The fire department arrived soon after, and proceeded to tape off the street and yell warnings at the neighbour who was already sawing away at half a fallen tree on his front porch. The freezing rain that had poured for hours was still coming down, thickening the layer of ice on every surface. The sky lit up with the blue light of transformers blowing, we heard ominous cracking sounds from all the trees above, and then several loud booms telling us more of them were giving up the fight. People began to appear on their front steps, checking on property and on one another, and the older gentlemen who lives across from us pushed aside the large tree that was blocking his front door, and rushed to move his four (yes, FOUR) expensive cars to another street with fewer trees. Priorities!
Our power was out when we awoke the next day, but Hydro was already hard at work on the street. We attempted a walk to survey the damage, but the ground was a sheet of ice, downed branches were everywhere, and it was frankly terrifying to walk beneath the huge trees that provide Leaside’s famous canopy. The sidewalk, blocked by ice-covered branches that had literally shattered into pieces when they hit, looked as though all of heaven’s ice cube trays had been emptied at once.
We chose the relative safety of our SUV, and crept slowly along the few streets that hadn’t been closed and taped off. The destruction was astounding and ongoing, as 80-foot tall trees dropped 30-foot tall limbs.
There was also, however, plenty of beauty to be found amongst the wreckage.
One of my favourite parks in the city of Toronto is Rosedale’s Chorley Park. I discovered it by chance on a walk with my dog well over a decade ago, stumbling up the hill from the Moore Park Ravine and having no idea where I was. I came to know the park intimately over the next several years after I moved to the area, and made multiple pilgrimages on a daily basis after acquiring a second dog. I met wonderful friends there, had doggie play dates and adult martini dates (sshhh, don’t tell the by-law officer), shot countless photographs, and occasionally found time to read a book in either sun or shade, as there was plenty of both. Now, afraid of what power the storm had wielded there, we made our way over to this cherished spot.
It was incredibly sad to see the reality for ourselves. Hardly any trees were without broken limbs, and for many it seems the breakage will surely be a death sentence.
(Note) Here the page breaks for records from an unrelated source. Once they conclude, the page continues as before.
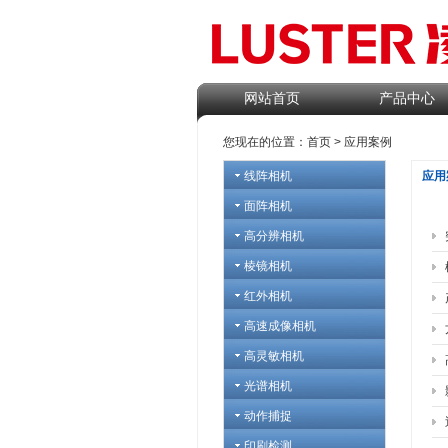
网站首页
产品中心
您现在的位置：
首页
> 应用案例
线阵相机
应用
面阵相机
高分辨相机
棱镜相机
红外相机
高速成像相机
高灵敏相机
光谱相机
动作捕捉
印刷检测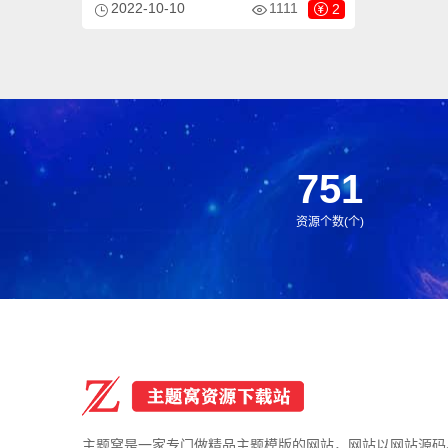
2022-10-10
1111
2
板，该模板适用于纤维成型设备网站、纸浆
模塑机器网站等企业，当然其他行业也可以
做，只需要把文字图片换成其他行业的即
可；
751
资源个数(个)
主题窝是一家专门做精品主题模版的网站，网站以网站源码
Back at home, our own cleanup began in earnest, beginning with efforts to save a few smaller shrubs that were bent but not yet broken under the weight of all the ice. Our neighbours planted a birch sapling last year that they cared a great deal about, which was now bent completely in half and frozen right into the ground. Jody and I began methodically pouring container after container of warm water over each branch of the birch until it sprang back upright. Take that, Mother Nature.
We had to call in parental reinforcements for the carnage in our back yard, which meant many trips with arm loads of small branches, and the use of a chainsaw to finish the job. Unfortunately many more broken branches remain suspended over wires, threatening our neighbours’ services until we can hire a professional.
Before the ice had the chance to melt, another storm passed through and blanketed everything in snow. While my wife dreamt of spending the day downhill skiing through the powder, I dragged her out to retrace some of our steps and take new photos. As we saw what some people were returning home to after their Christmas vacation, we counted our blessings and were able to just take in the beauty.